IEA president Bill Rawson says that, after taking legal advice, the organisation's national board - which published the tariffs on behalf of the eight regional institutes - made the decision in the light of Competition Commission crackdowns on professional and other associations which publish tariffs. The IEA last published tariffs in 2002.
The Competition Commissions regard tariffs in general as a form of price-fixing, and therefore as anti-competitive. During the past year, it has conducted several high-profile investigations into organisations such as law societies and medical associations.
"Our decision was well-timed," says Rawson, "for indeed the Competition Commission have now begun an investigation into the tariff books which we published in the past. We and our regional institutes have provided the Commission with the information which they asked for, and we await their findings."
Rawson says the decision not to re-publish the tariffs should not be blown out of proportion, and nor should it be seen as a green light for estate agents to charge exorbitant commissions. "We must bear in mind," he says, "that the tariffs were never anything more than recommendations - guidelines if you like.
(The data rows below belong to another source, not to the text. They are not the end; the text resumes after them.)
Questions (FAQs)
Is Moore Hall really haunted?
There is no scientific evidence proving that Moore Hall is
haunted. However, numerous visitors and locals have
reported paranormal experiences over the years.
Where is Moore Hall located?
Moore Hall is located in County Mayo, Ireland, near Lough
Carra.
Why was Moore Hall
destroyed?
They were not compulsory, and no attempt has ever been made to enforce them.
"We must also bear in mind that, since 1993, it has been a punishable offence for any estate agent, whether an IEA member or not, to make out that his commission rates are fixed, or prescribed in any way. Estate agent commissions are negotiable and have always been.
"The seller or landlord who is choosing an estate agent to sell or rent out his property ought, in any case, to agree on the commission before granting the mandate, and if he thinks the estate agent wants to charge too much, he is as free now, as he has always been, to negotiate the commission down to an acceptable level, or take his business elsewhere."